Anne McLaughlin talked about the patient advice and support service, which will be for every patient, recognising individual needs. Communication support and translation is a significant aspect of the proposed service. I hope that that answers her question.

Jackson Carlaw made some important points in his summing-up speech, not the least of which was the important point that the £36 million of resources that the NHS in Scotland would have had to find—it would have had to come from somewhere, perhaps putting pressure on front-line budgets—will no longer have to be found following the rejection of Labour’s national insurance hike. That was an important point to make.

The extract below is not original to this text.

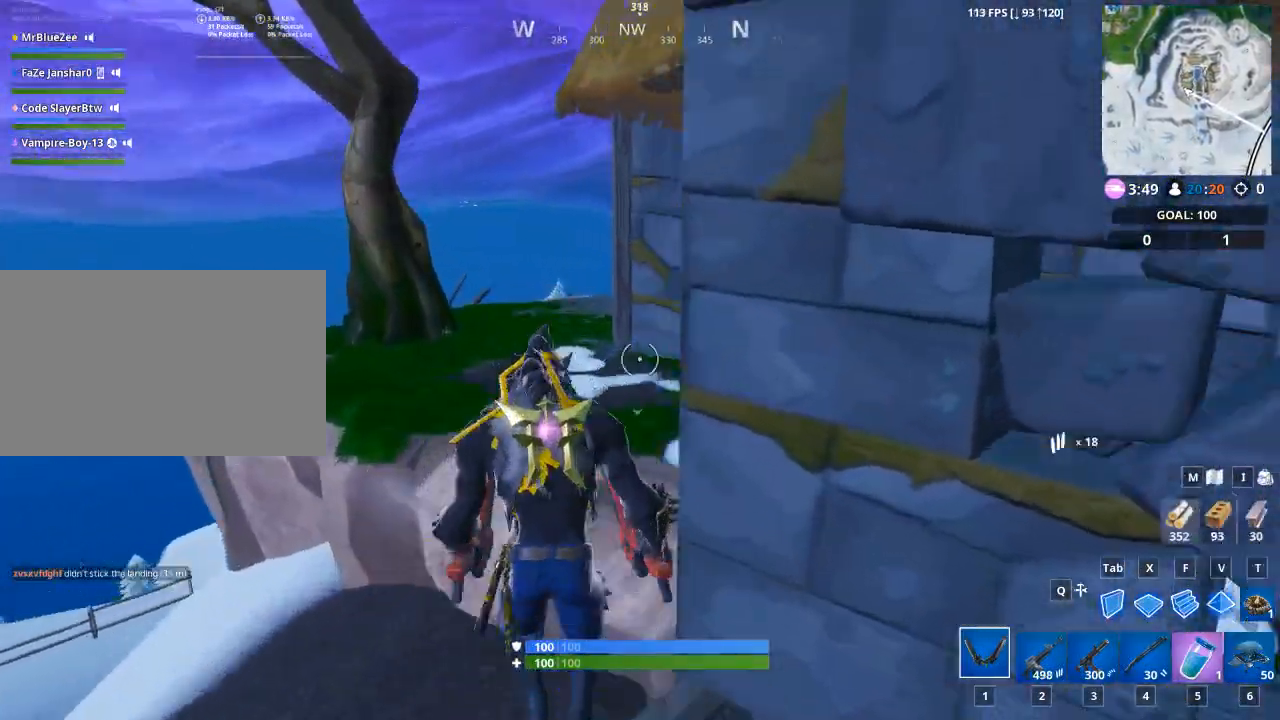
{"keys": ["a", "w"], "mouse": [], "mouse_move": "still", "events": [[133, "space", "up"], [183, "a", "up"], [467, "a", "down"]]}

The strategy will not deliver change overnight, but it goes to the heart of what the NHS is all about. Staff in the NHS tell us that they chose to work in the NHS instead of working in other sectors because they wanted to deliver the best quality of care and treatment to patients. That is how the quality strategy came into being: it was driven by what the staff—and, equally important, the patients—were telling us that they wanted. We are absolutely committed to implementing the quality strategy and supporting everyone in Scotland to play their part in ensuring that our NHS delivers the health care that everyone wants and needs, now and into the future.



We have demonstrated why we believe that NHS Scotland can become a world leader. I am confident that everyone here supports that aim, which has been embraced by the NHS in Scotland. I hope that everyone will work with us to pursue the ambitions that we have set out in the quality strategy for our NHS.